We then raised $1.2 million – it was one of the first ever seed investment Newscorp had made in Australia – it was pretty cool for a kiwi dyslexic boy from the farm to be able to get one of the behemoths of the industry to fund us!
We then took the product to market – being an AR CMS. It was very early days still, we were finding our feet and AR was finding its place in the world – it was still being used for mostly within advertising and more activation experiences. After a while, we started to see consistent use cases around product experiences (either showcasing product, explaining it, taking very complex data and simplifying it or just presenting information). That’s where we really started to find our product market fit and really focus down on establishing Plattar as a product experience platform. That’s led to where we are today.
When you think about marketing success, what specific trends are you seeing for 2019?
The world is changing, as we know – the physical and virtual borders are being blurred and coming together.
Augmented Reality is a key enabling technology to make this happen – it has gone mainstream and by the end of this year is going to be on over 1.8 Billion AR enabled devices. Google, Apple, Facebook, Snap the list goes, they are doubling down on investments and are betting big on it.
2019 is all about the customer experience – Marketers sometimes need to take a step back and look at the entire customer life-cycle and where you can innovate across it, what are the easy wins and where can you add the most value to your business or organisation. For example:
- Activate – How do you activate and engage your customers to get cut through all the noise, provide them with an experiential experience – it can complement traditional marketing touchpoints
- Engage – Don’t make your customers come to you, enable them to browse and interact and buy with your offering when and where they want. Also allow them to browse, configure, personalise and customise with virtual samples.

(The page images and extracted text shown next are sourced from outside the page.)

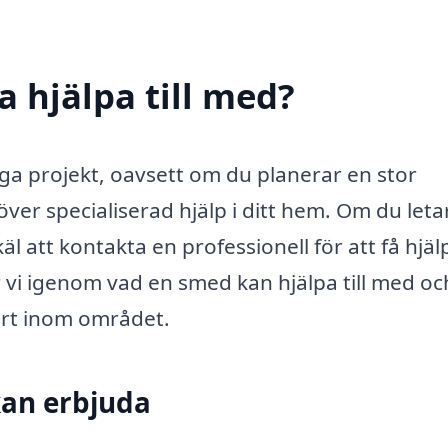
 hjälpa till med?
ga projekt, oavsett om du planerar en stor
ver specialiserad hjälp i ditt hem. Om du leta
äl att kontakta en professionell för att få hjä
 vi igenom vad en smed kan hjälpa till med oc
pert inom området.
kan erbjuda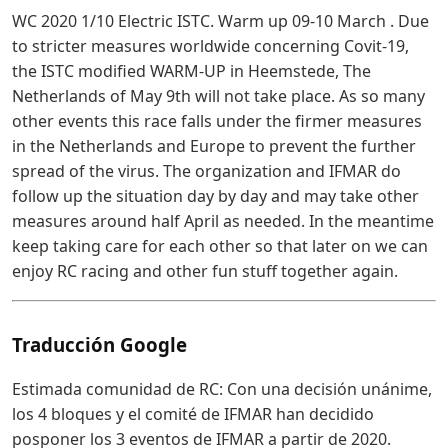
WC 2020 1/10 Electric ISTC. Warm up 09-10 March . Due
to stricter measures worldwide concerning Covit-19,
the ISTC modified WARM-UP in Heemstede, The
Netherlands of May 9th will not take place. As so many
other events this race falls under the firmer measures
in the Netherlands and Europe to prevent the further
spread of the virus. The organization and IFMAR do
follow up the situation day by day and may take other
measures around half April as needed. In the meantime
keep taking care for each other so that later on we can
enjoy RC racing and other fun stuff together again.
Traducción Google
Estimada comunidad de RC: Con una decisión unánime,
los 4 bloques y el comité de IFMAR han decidido
posponer los 3 eventos de IFMAR a partir de 2020.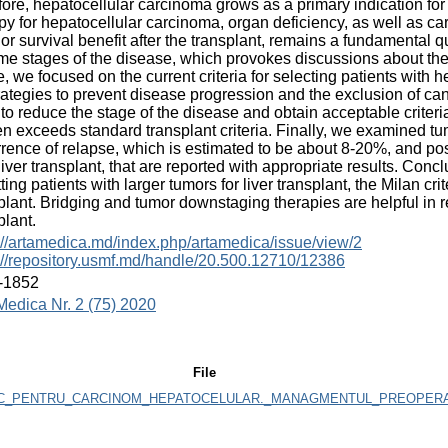
fore, hepatocellular carcinoma grows as a primary indication for g
py for hepatocellular carcinoma, organ deficiency, as well as 
or survival benefit after the transplant, remains a fundamental qu
me stages of the disease, which provokes discussions about the ap
le, we focused on the current criteria for selecting patients with h
rategies to prevent disease progression and the exclusion of cand
to reduce the stage of the disease and obtain acceptable criteri
n exceeds standard transplant criteria. Finally, we examined tu
rence of relapse, which is estimated to be about 8-20%, and po
 liver transplant, that are reported with appropriate results. Conc
ting patients with larger tumors for liver transplant, the Milan cr
plant. Bridging and tumor downstaging therapies are helpful in 
plant.
://artamedica.md/index.php/artamedica/issue/view/2
://repository.usmf.md/handle/20.500.12710/12386
-1852
Medica Nr. 2 (75) 2020
File
IC_PENTRU_CARCINOM_HEPATOCELULAR._MANAGMENTUL_PREOPERAT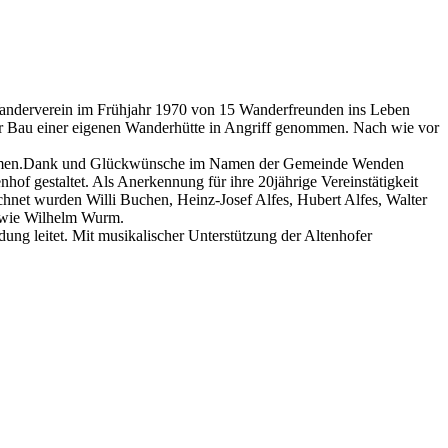
Wanderverein im Frühjahr 1970 von 15 Wanderfreunden ins Leben
der Bau einer eigenen Wanderhütte in Angriff genommen. Nach wie vor
ennehmen.Dank und Glückwünsche im Namen der Gemeinde Wenden
of gestaltet. Als Anerkennung für ihre 20jährige Vereinstätigkeit
hnet wurden Willi Buchen, Heinz-Josef Alfes, Hubert Alfes, Walter
owie Wilhelm Wurm.
ng leitet. Mit musikalischer Unterstützung der Altenhofer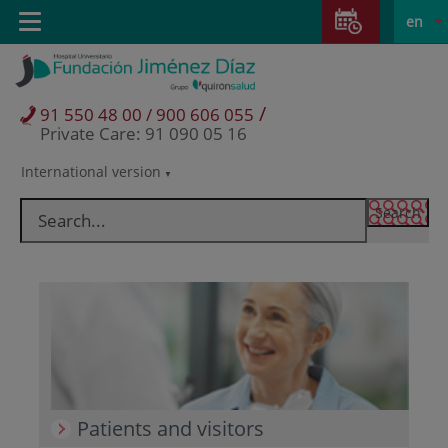
Jump to content
Jump
L
Active
Toggle
en
to
navigation
langu
content
/
91 550 48 00 / 900 606 055
Private Care: 91 090 05 16
International version
Language
selector
Patients and visitors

- Interact – Having an authentic brand story which can be delivered through new mediums to connect, aim to surprise and delight customers and enhance your social currency
- Browse – Think how do you clearly and concisely communicate features and your offerings? Allow customers to self discover your product with ease as well as compare. Communicate visually with people who are time poor.

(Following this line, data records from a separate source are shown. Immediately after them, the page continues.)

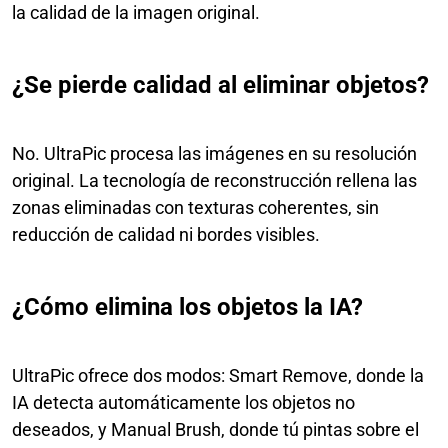
la calidad de la imagen original.
¿Se pierde calidad al eliminar objetos?
No. UltraPic procesa las imágenes en su resolución
original. La tecnología de reconstrucción rellena las
zonas eliminadas con texturas coherentes, sin
reducción de calidad ni bordes visibles.
¿Cómo elimina los objetos la IA?
UltraPic ofrece dos modos: Smart Remove, donde la
IA detecta automáticamente los objetos no
deseados, y Manual Brush, donde tú pintas sobre el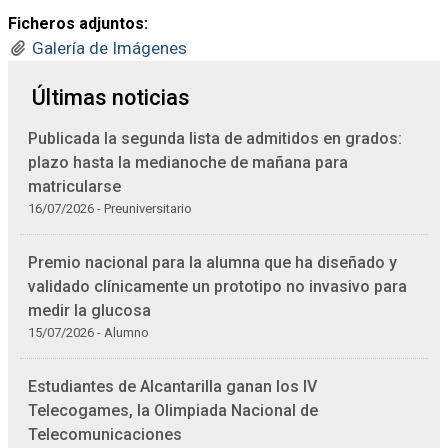
Ficheros adjuntos:
Galería de Imágenes
Últimas noticias
Publicada la segunda lista de admitidos en grados:
plazo hasta la medianoche de mañana para
matricularse
16/07/2026 - Preuniversitario
Premio nacional para la alumna que ha diseñado y
validado clínicamente un prototipo no invasivo para
medir la glucosa
15/07/2026 - Alumno
Estudiantes de Alcantarilla ganan los IV
Telecogames, la Olimpiada Nacional de
Telecomunicaciones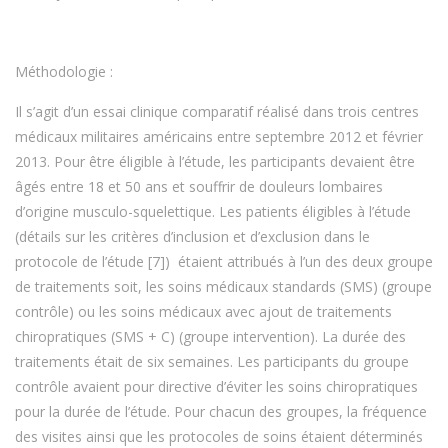
Méthodologie :
Il s’agit d’un essai clinique comparatif réalisé dans trois centres
médicaux militaires américains entre septembre 2012 et février
2013. Pour être éligible à l’étude, les participants devaient être
âgés entre 18 et 50 ans et souffrir de douleurs lombaires
d’origine musculo-squelettique. Les patients éligibles à l’étude
(détails sur les critères d’inclusion et d’exclusion dans le
protocole de l’étude [7]) étaient attribués à l’un des deux groupe
de traitements soit, les soins médicaux standards (SMS) (groupe
contrôle) ou les soins médicaux avec ajout de traitements
chiropratiques (SMS + C) (groupe intervention). La durée des
traitements était de six semaines. Les participants du groupe
contrôle avaient pour directive d’éviter les soins chiropratiques
pour la durée de l’étude. Pour chacun des groupes, la fréquence
des visites ainsi que les protocoles de soins étaient déterminés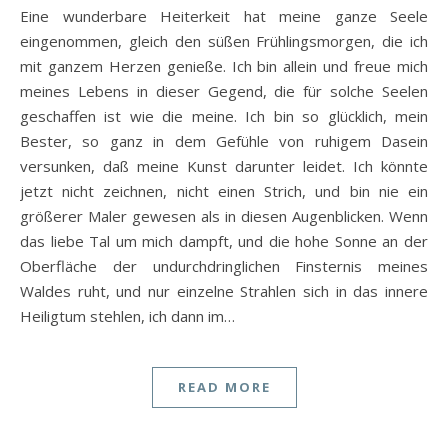
Eine wunderbare Heiterkeit hat meine ganze Seele
eingenommen, gleich den süßen Frühlingsmorgen, die ich
mit ganzem Herzen genieße. Ich bin allein und freue mich
meines Lebens in dieser Gegend, die für solche Seelen
geschaffen ist wie die meine. Ich bin so glücklich, mein
Bester, so ganz in dem Gefühle von ruhigem Dasein
versunken, daß meine Kunst darunter leidet. Ich könnte
jetzt nicht zeichnen, nicht einen Strich, und bin nie ein
größerer Maler gewesen als in diesen Augenblicken. Wenn
das liebe Tal um mich dampft, und die hohe Sonne an der
Oberfläche der undurchdringlichen Finsternis meines
Waldes ruht, und nur einzelne Strahlen sich in das innere
Heiligtum stehlen, ich dann im…
READ MORE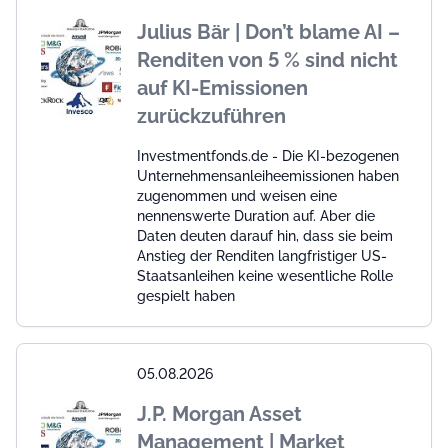
Julius Bär | Don’t blame AI –
Renditen von 5 % sind nicht
auf KI-Emissionen
zurückzuführen
Investmentfonds.de - Die KI-bezogenen
Unternehmensanleiheemissionen haben
zugenommen und weisen eine
nennenswerte Duration auf. Aber die
Daten deuten darauf hin, dass sie beim
Anstieg der Renditen langfristiger US-
Staatsanleihen keine wesentliche Rolle
gespielt haben
05.08.2026
J.P. Morgan Asset
Management | Market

- Support – If they have purchased a product and need to support, empower them to put it together, install it and get it running without having to call a call centre and wait or read a 50 pages paper manual.
- Shareability – making sure you give your customer an experience that would naturally encourage them to share with their networks.
The list goes on ….
There are opportunities across the entire customer life cycle where immersive technologies like AR can add value and help achieve your objectives for 2019. Break down your customer journey and identify where immersive technologies can add the most value both to marketing but also your overall business model – that’s my key takeaway.

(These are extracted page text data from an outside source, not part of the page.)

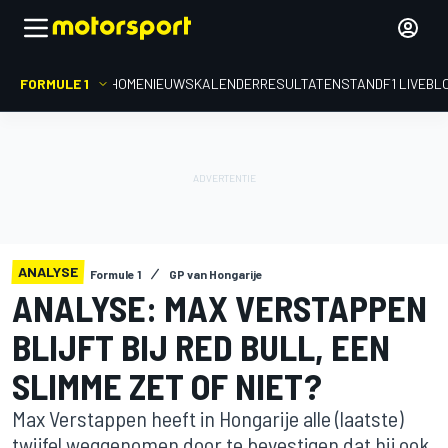
FORMULE 1
HOME
NIEUWS
KALENDER
RESULTATEN
STAND
F1 LIVEBL
ANALYSE
Formule 1
GP van Hongarije
ANALYSE: MAX VERSTAPPEN
BLIJFT BIJ RED BULL, EEN
SLIMME ZET OF NIET?
Max Verstappen heeft in Hongarije alle (laatste)
twijfel weggenomen door te bevestigen dat hij ook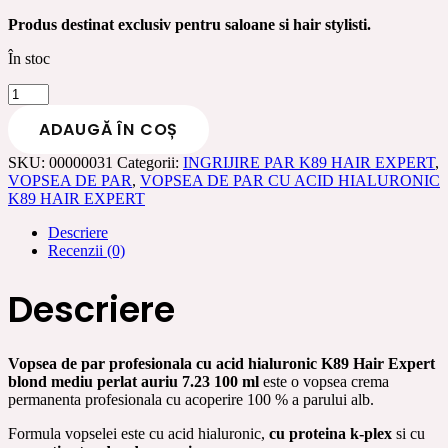
Produs destinat exclusiv pentru saloane si hair stylisti.
În stoc
Cantitate
Vopsea
ADAUGĂ ÎN COȘ
de
par
SKU:
00000031
Categorii:
INGRIJIRE PAR K89 HAIR EXPERT
,
profesionala
VOPSEA DE PAR
,
VOPSEA DE PAR CU ACID HIALURONIC
cu
K89 HAIR EXPERT
acid
hialuronic
Descriere
K89
Recenzii (0)
Hair
Expert
blond
Descriere
mediu
perlat
auriu
7.23
Vopsea de par profesionala cu acid hialuronic K89 Hair Expert
100
blond mediu perlat auriu 7.23 100 ml
este o vopsea crema
ml
permanenta profesionala cu acoperire 100 % a parului alb.
Formula vopselei este cu acid hialuronic,
cu proteina k-plex
si cu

Tell us about your session – Augmented Reality for Brand and Product Experiences. Why should people attend? What are they going to come away with from the session? What are some of the key takeaways?
Why should people attend? It’s always good to challenge your thinking and be aware of what’s out there and what’s coming up next. I’ll cover a top line of the immersive technology spectrum from AR/ VR/ MR/ XR trends within these mediums, key user cases and where the technology is heading. We’ll look at the new business opportunities and models that immersive realities can create.
And finish with what you need to be aware of in order to apply these solutions into your business or organisation to get an ROI and not be left behind.
What people will take away… Some of the best applications of immersive technologies, specifically AR and mixed reality. What you should do, what you shouldn’t do. How to apply it. What the business case is for utilising these technologies beyond just the engagement gimmick factor. Then how you integrate them into your wider business strategy and the business case for why you’d apply this to your marketing campaigns.